Return every line in the rows below that contains the word "Count".

........

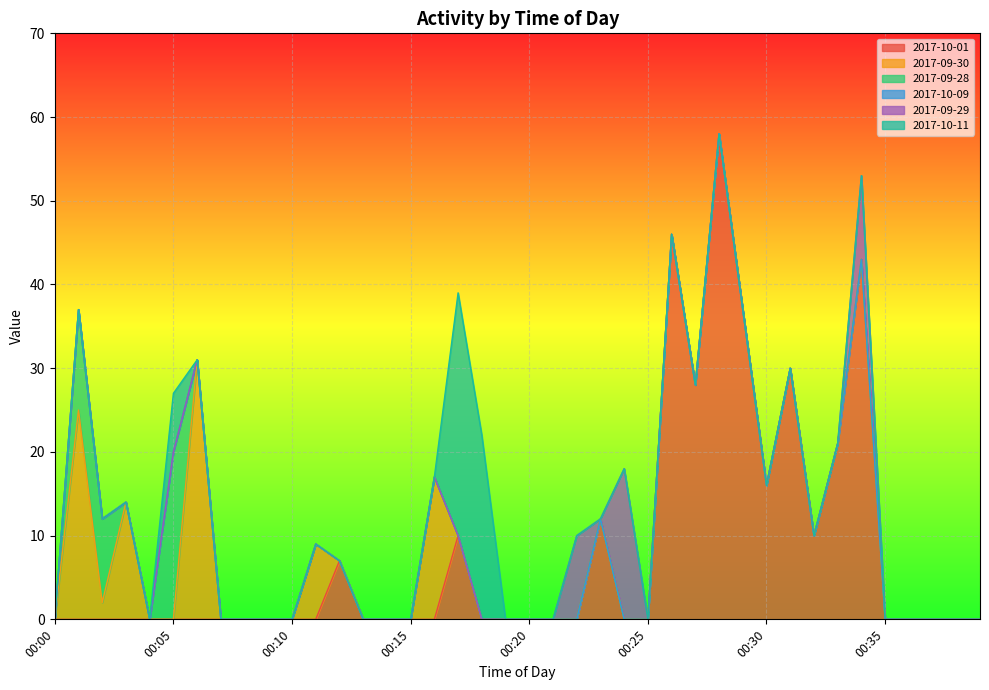

Which series has the largest total across all categories?

2017-10-01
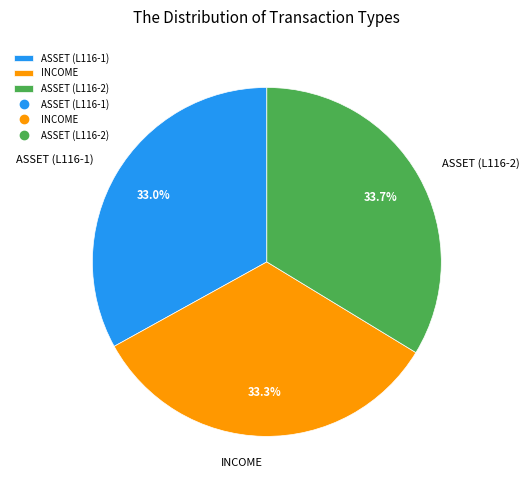

Count the number of slices in the pie.

3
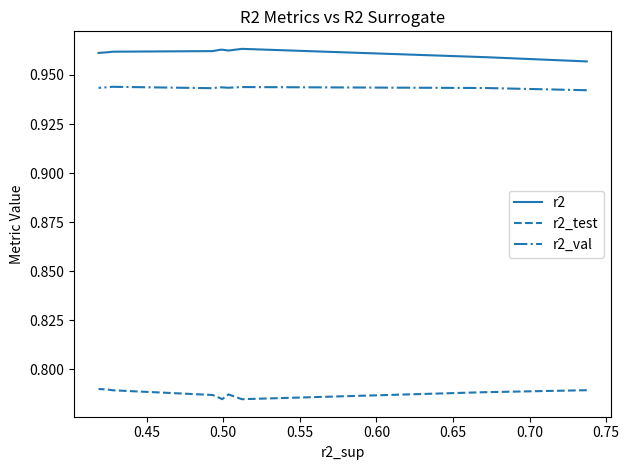

Reading right to left, what are all the values shown in this chart?

r2: 1.0	1.0	1.0	1.0	1.0	1.0	1.0	1.0	1.0	1.0
r2_test: 0.8	0.8	0.8	0.8	0.8	0.8	0.8	0.8	0.8	0.8
r2_val: 0.9	0.9	0.9	0.9	0.9	0.9	0.9	0.9	0.9	0.9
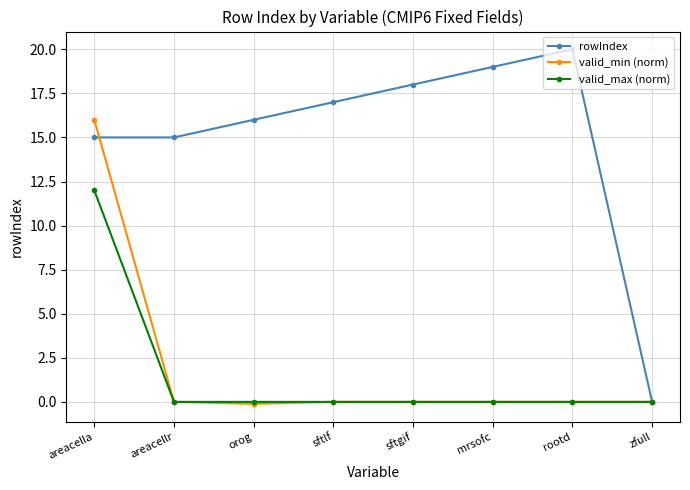

What is the maximum value shown in the chart?

20.0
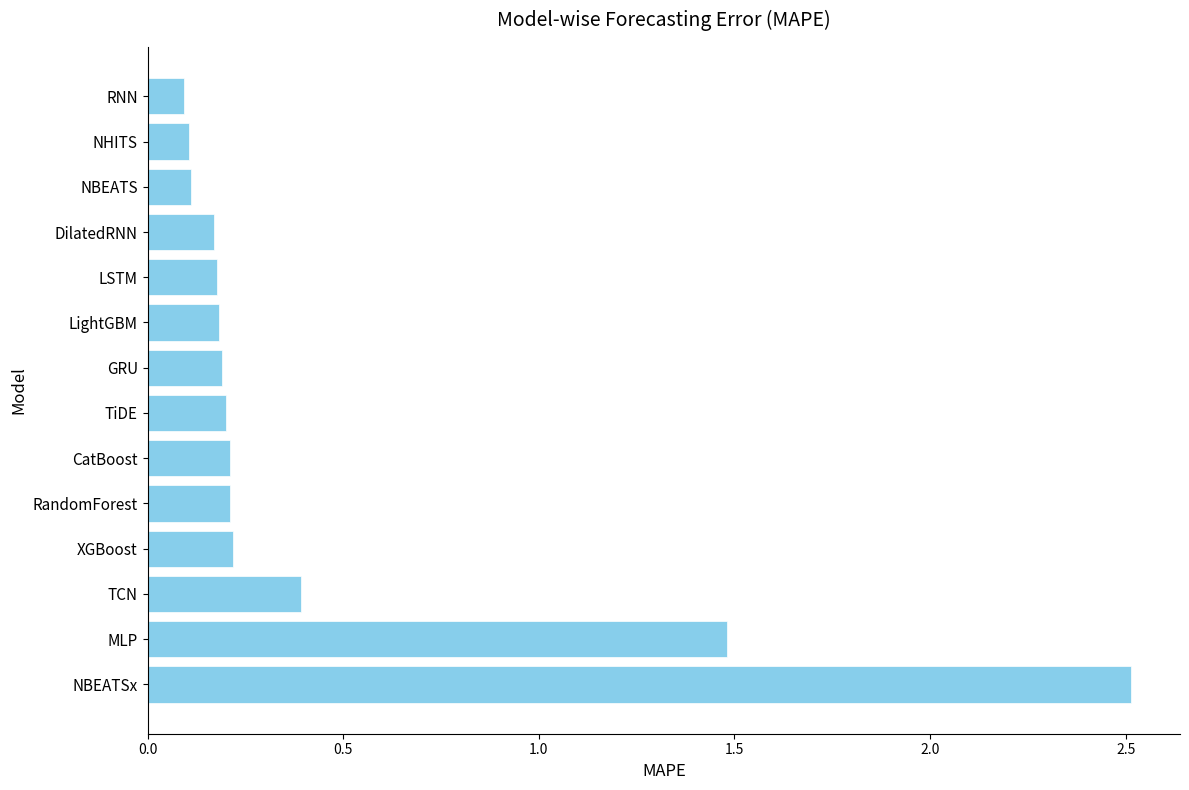

What is the maximum value shown in the chart?

2.5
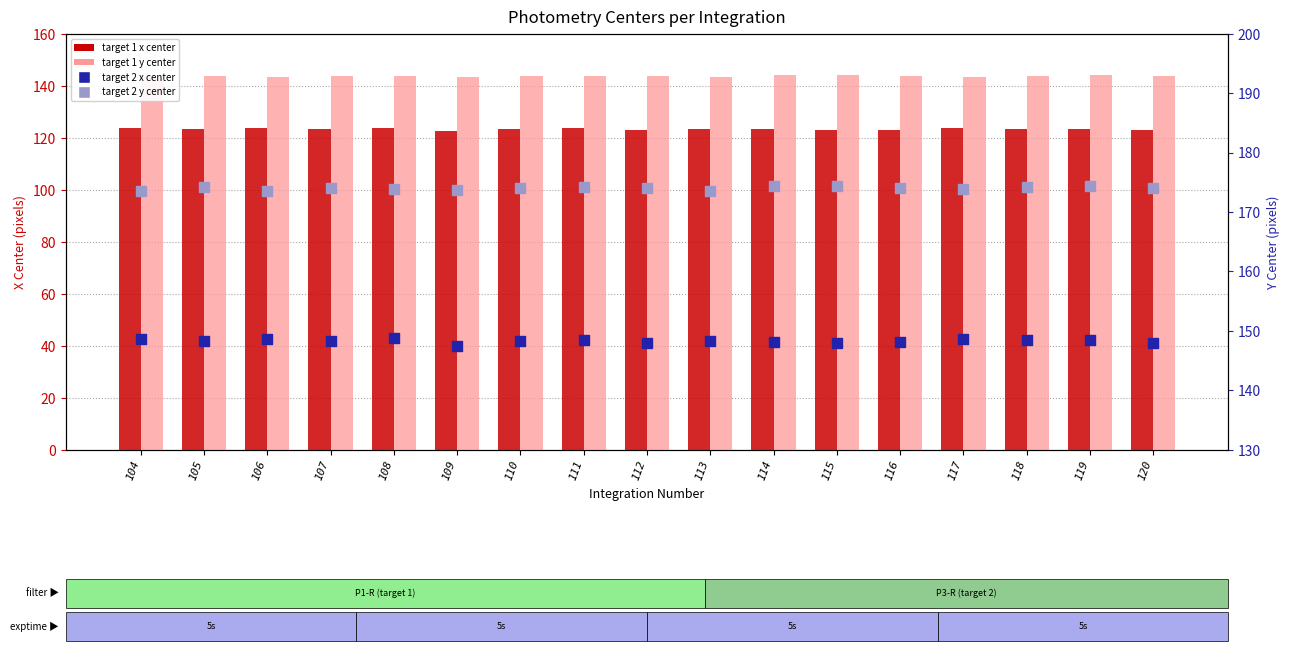

Which series contains the highest Y value?

target 2 y center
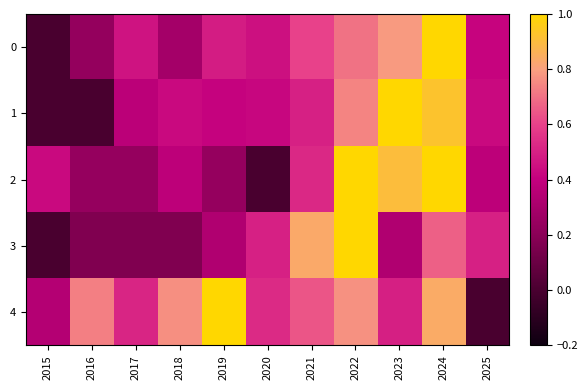

Reading left to right, what are all the values shown in this chart?

0: 2015=0.0	2016=0.2	2017=0.5	2018=0.3	2019=0.5	2020=0.4	2021=0.6	2022=0.7	2023=0.8	2024=1.0	2025=0.4
1: 2015=0.0	2016=0.0	2017=0.4	2018=0.4	2019=0.4	2020=0.4	2021=0.5	2022=0.7	2023=1.0	2024=0.9	2025=0.4
2: 2015=0.4	2016=0.2	2017=0.2	2018=0.4	2019=0.2	2020=0.0	2021=0.5	2022=1.0	2023=0.9	2024=1.0	2025=0.4
3: 2015=0.0	2016=0.2	2017=0.2	2018=0.2	2019=0.3	2020=0.5	2021=0.8	2022=1.0	2023=0.3	2024=0.7	2025=0.5
4: 2015=0.3	2016=0.7	2017=0.5	2018=0.8	2019=1.0	2020=0.5	2021=0.6	2022=0.8	2023=0.5	2024=0.8	2025=0.0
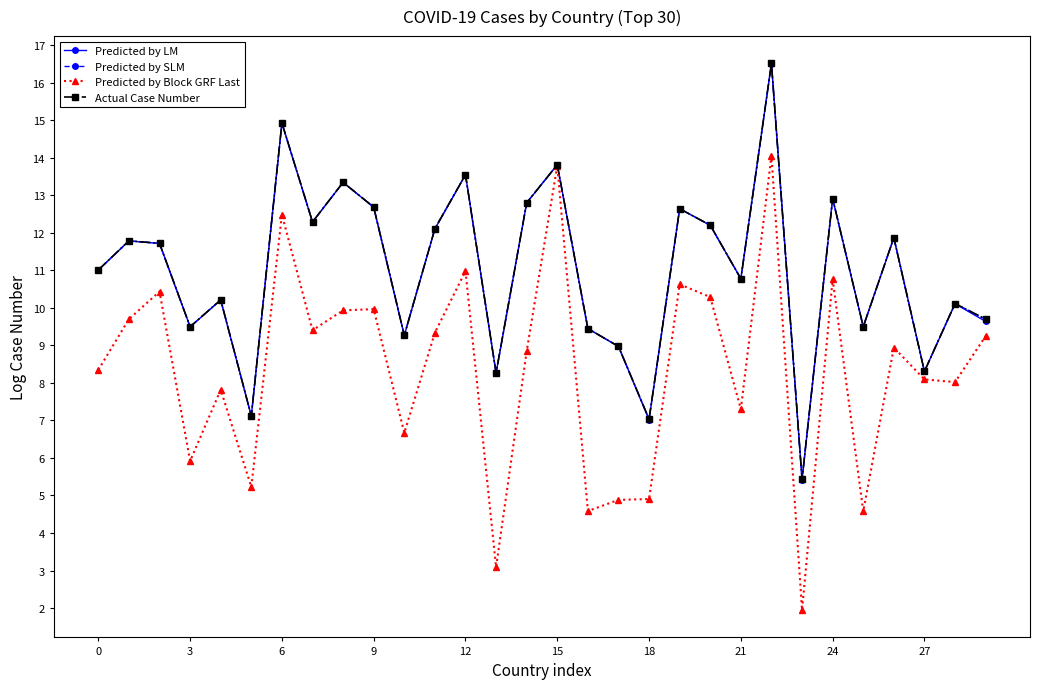

Is this an area chart (filled region under the line)?

No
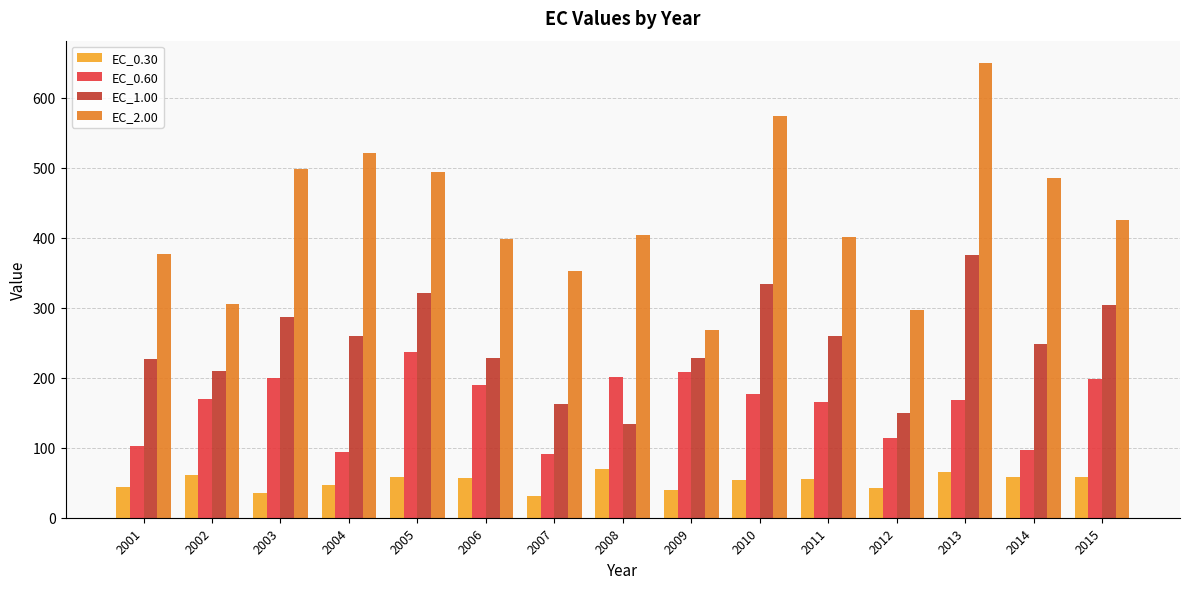

At how many categories does at least one series exceed 88?

15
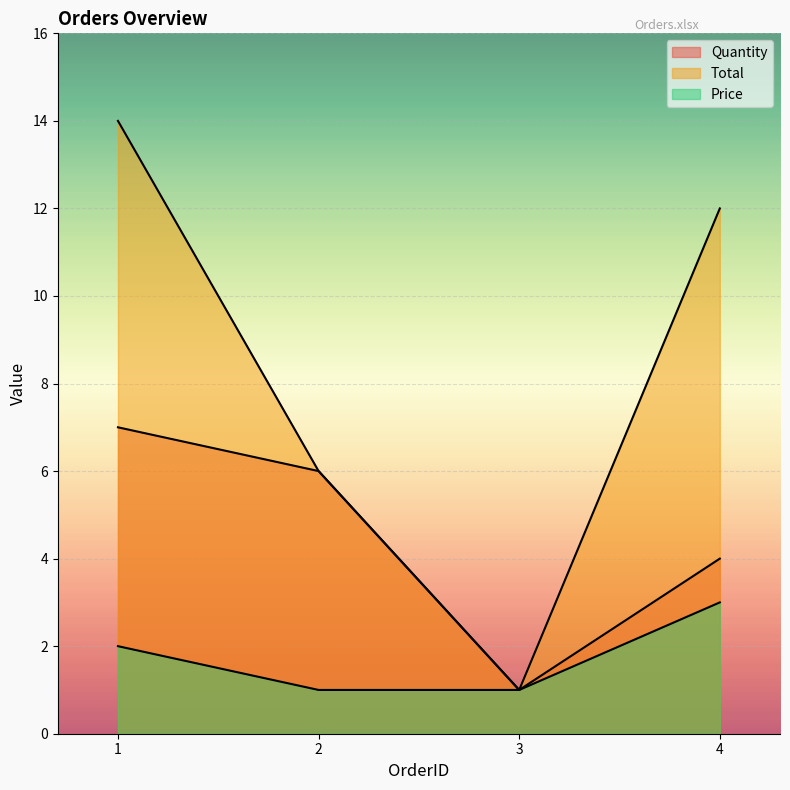

What is the average value of the Total series?

8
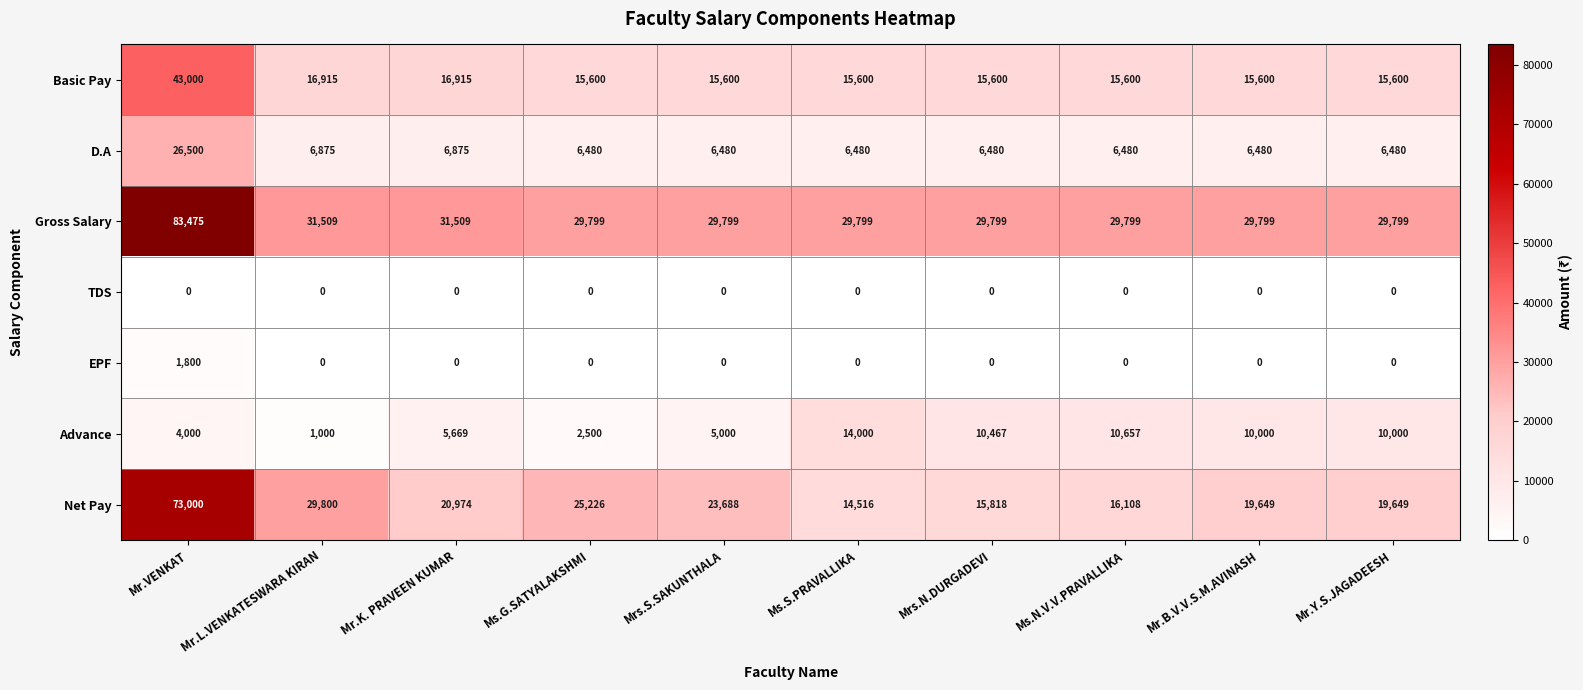

At which label does Advance reach its peak?

Ms.S.PRAVALLIKA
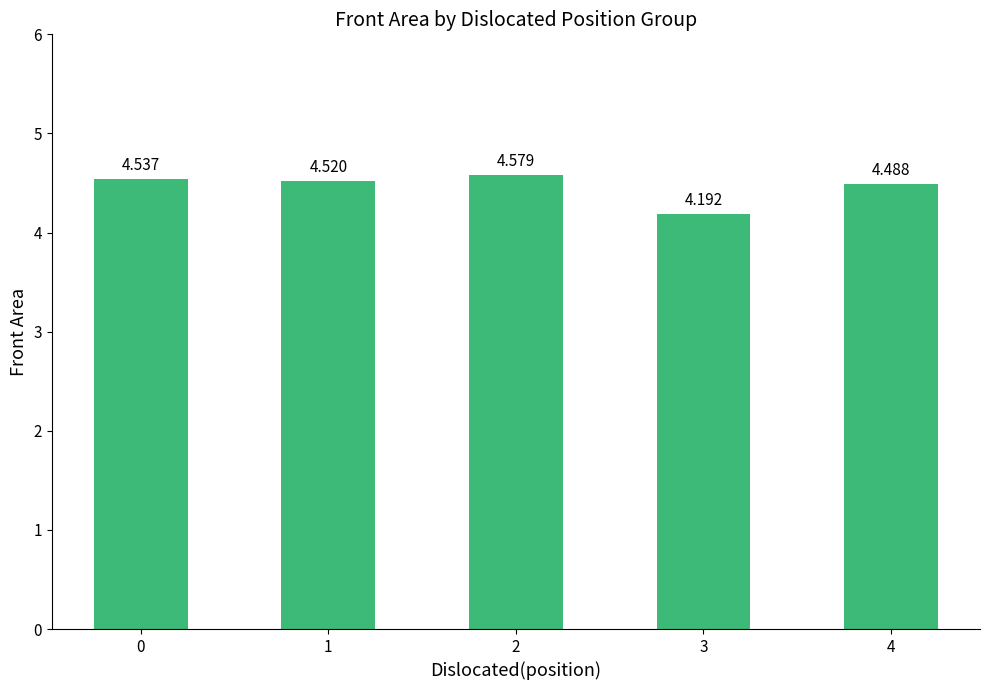

Count the number of categories in the chart.

5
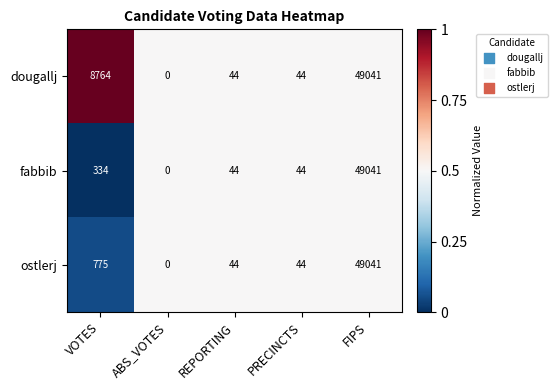

How many series are shown in this chart?

3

........

WRITTEN ANSWER.
Count the number of slices in the pie.
Count the number of categories in the chart.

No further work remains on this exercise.